Professor Daniell’s team at CERA, alongside the University of Melbourne School of Engineering led by Professor Greg Qiao, are building two layers of the cornea: the epithelium and the endothelium.

The epithelium is the surface layer of the cornea, and the endothelium is the delicate single layer of cells lining the back of the cornea.

Professor Gerard Sutton at the University of Sydney, Professor Gordon Wallace at the University of Wollongong and Professor Damien Harkin at the Queensland University of Technology are leading development on the other layers, in conjunction with SESLHD – NSW Organ and Tissue Donation Service.

Professor Daniell says that a bioengineered cornea has major benefits, the first being unlimited supply.

“You could just order a cornea off the rack, and you wouldn’t have to require a single donor for each surgery.

“Also, if the operation fails you won’t have wasted any precious donor tissue.”

The second major benefit would be increased patient safety.

“The surgery would be safer, with no risk of transplanted viruses and potentially reduced rates of rejection,” says Professor Daniell.

“Rejection rates can be an issue when you put donor tissue into another person. With a synthetic cornea you should be able to reduce the chance of rejection.”

As well as a fully bioengineered cornea, the group is also collaborating on developing partial transplants for individual layers.

BIENCO is being funded by a Medical Research Future Fund Grant under the Australian Government Frontier Health and Medical Research Initiative.

The team behind the bioengineered cornea at the BIENCO launch event, with NSW Minister for Health Brad Hazzard.
Decade-long journey

The road to develop a bioengineered cornea has been over a decade long and led to significant achievements along the way.

Professor Daniell says he first started discussing the idea of a tissue-engineered cornea with Professor Qiao ten years ago.

Rather than work on the full cornea from scratch, they approached the final goal step-by-step.

“The interactions between corneal surgery, chemical engineering, polymer science and cell biology are much more complicated than they initially appear,” says Professor Daniell.

“Some cells like growing on surfaces that others don’t. We know a lot about the cells, but finding the best ways to grow the cells on the novel polymers and making hydrogels more biocompatible, as well as transparent and tough enough to withstand surgery, has been a real challenge.”

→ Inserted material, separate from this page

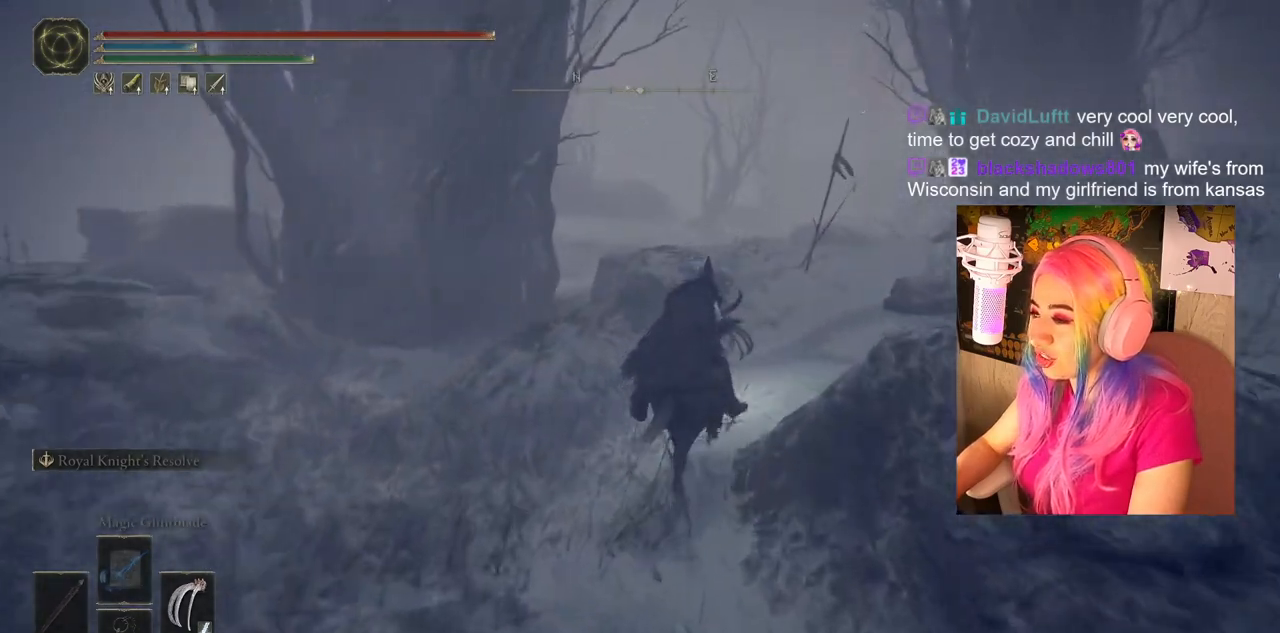
{"buttons": [], "left_stick": "up", "right_stick": "center", "events": []}
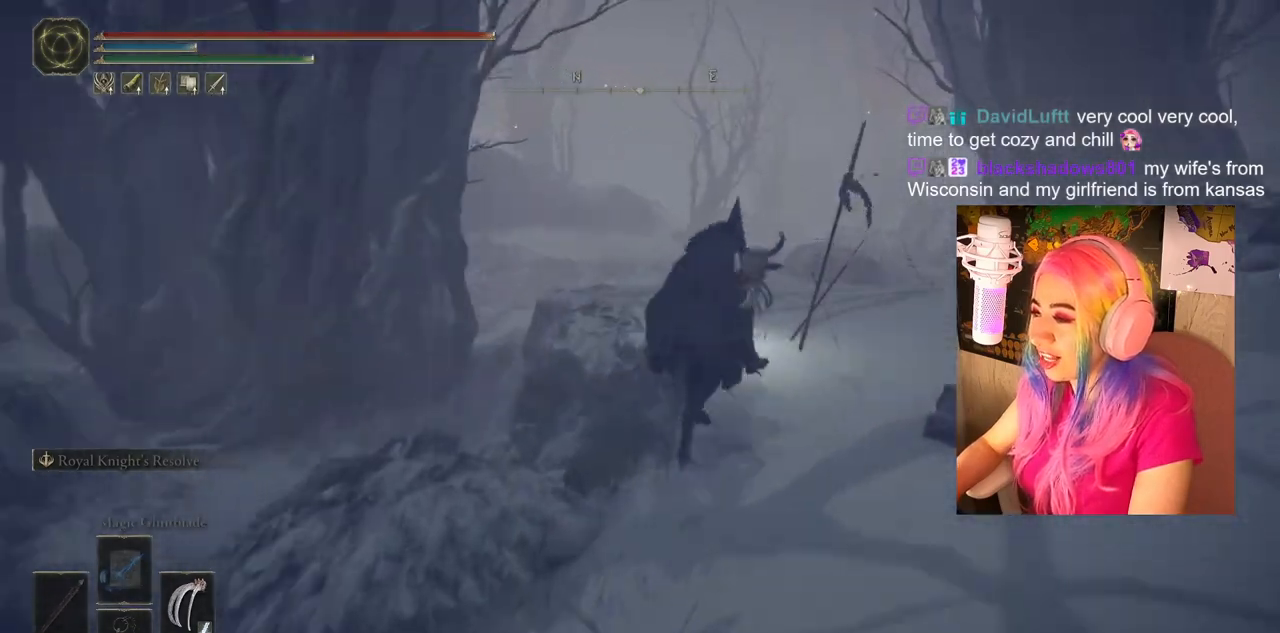
{"buttons": [], "left_stick": "up", "right_stick": "center", "events": []}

Based on this work and in collaboration with EverSight, the US’ largest non-profit community-based eye bank network, they are also developing CorGel.

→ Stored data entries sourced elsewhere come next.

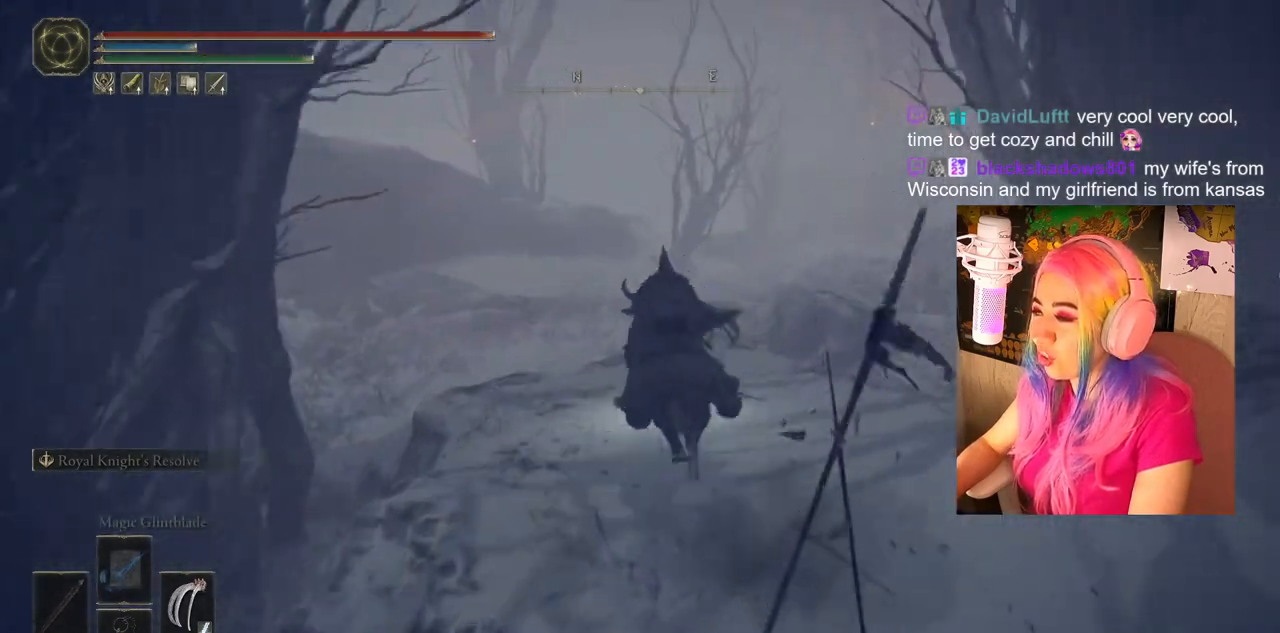
{"buttons": [], "left_stick": "up", "right_stick": "center", "events": []}
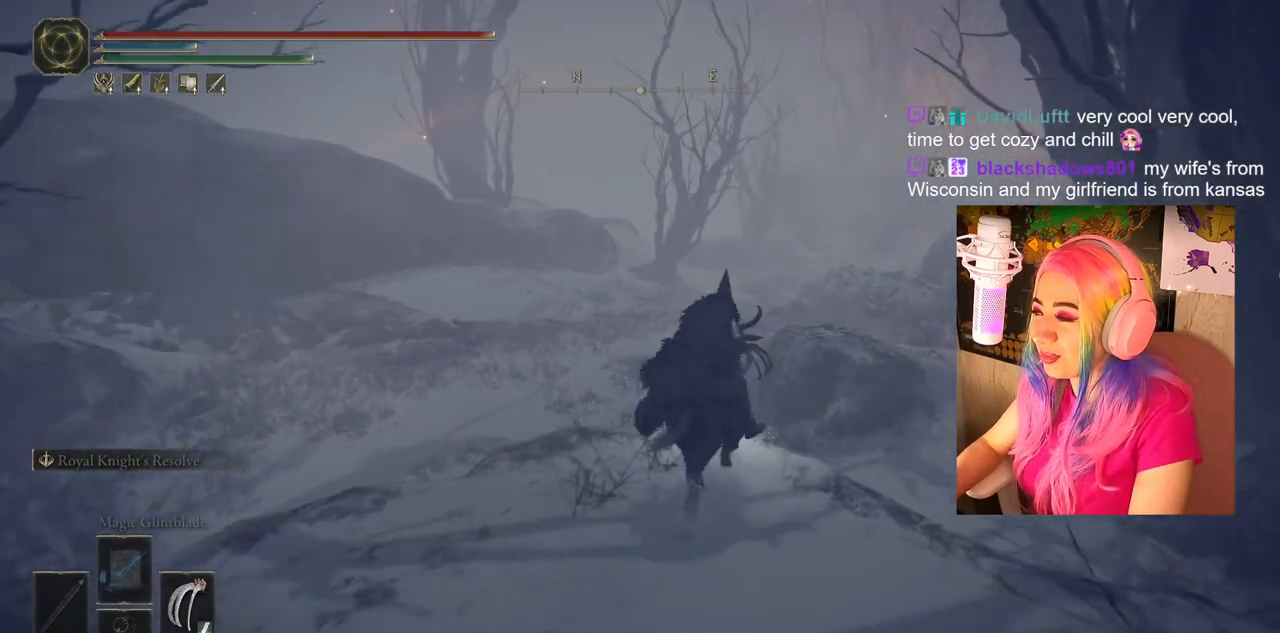
{"buttons": [], "left_stick": "up", "right_stick": "center", "events": []}
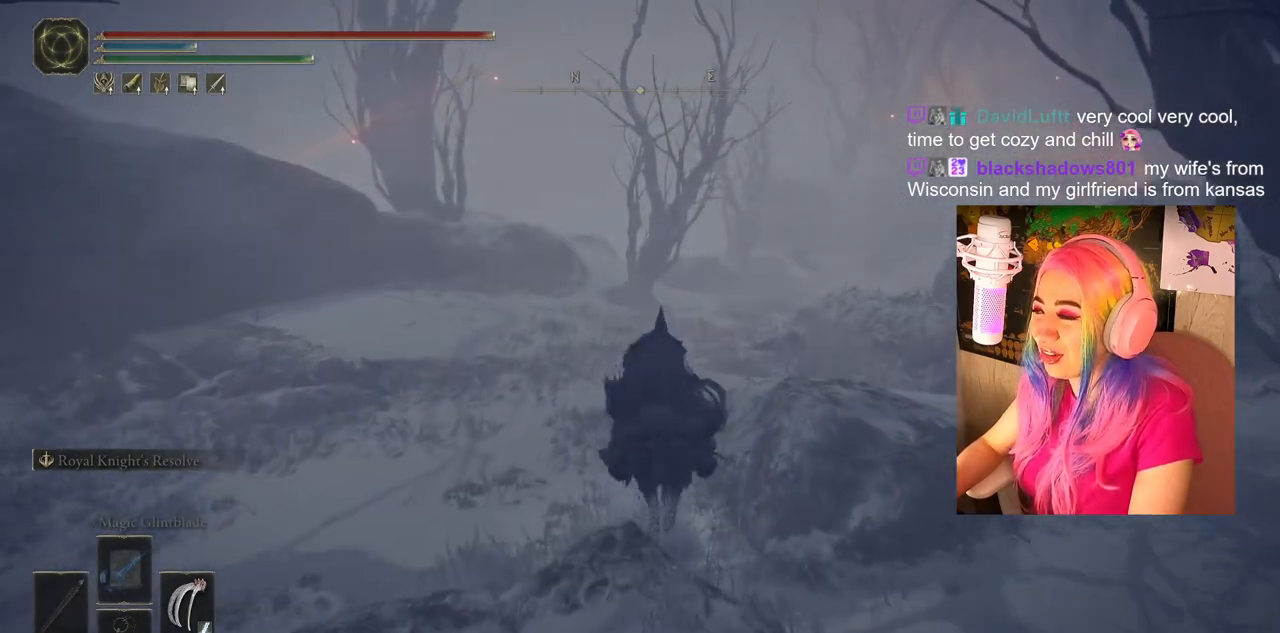
{"buttons": [], "left_stick": "up", "right_stick": "center", "events": [[200, "left_stick", "center"], [433, "left_stick", "up"]]}
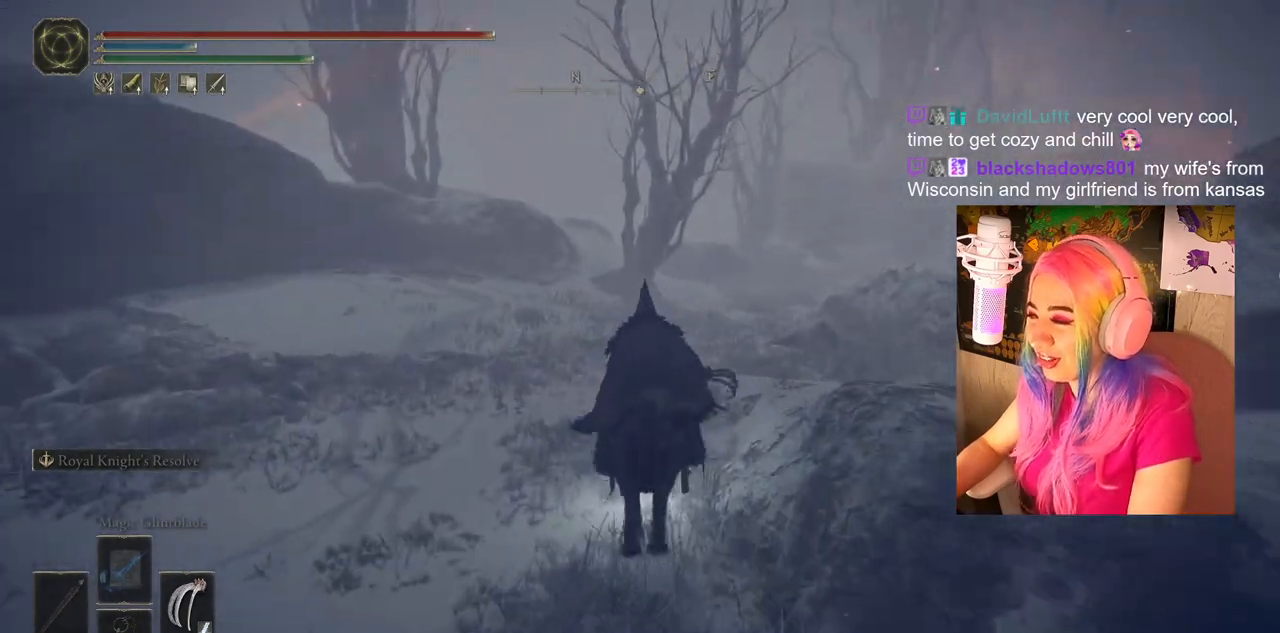
{"buttons": [], "left_stick": "up", "right_stick": "center", "events": [[33, "right_stick", "left"], [167, "right_stick", "center"]]}
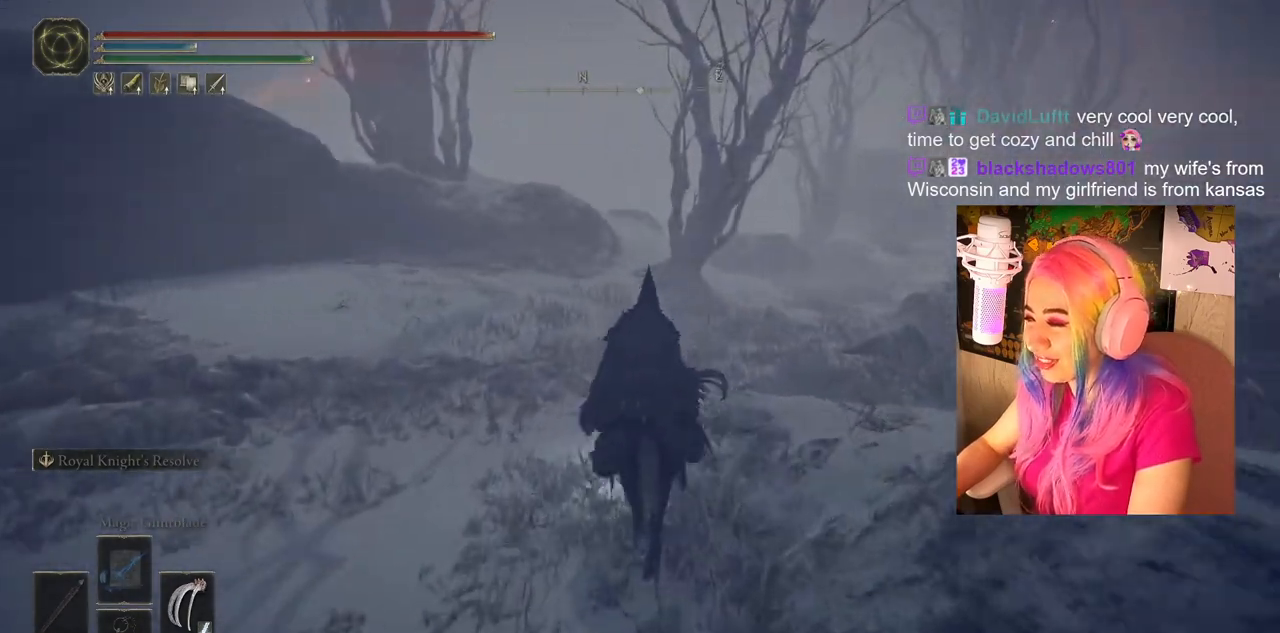
{"buttons": [], "left_stick": "up", "right_stick": "center", "events": []}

CorGel is a scaffold that affixes to the donor corneal tissue that makes endothelial keratoplasty, a transplant of the endothelial layer of the cornea, easier to perform.

“You just take a disc of endothelium, which has several properties that are not good for surgery, and we attach that onto our CorGel hydrogel scaffold, and then you can very easily use that to attach to the eye,” says Professor Daniell.

Without CorGel, the donor endothelium can curl up, making transplants a significant challenge for surgeons to perform.

It is also a good material for growing cells for transplants, stretching eye bank donations further than ever before.

CorGel is funded through the Victorian Medical Research Acceleration Fund, and it is hoped that human trials could begin as soon as next year.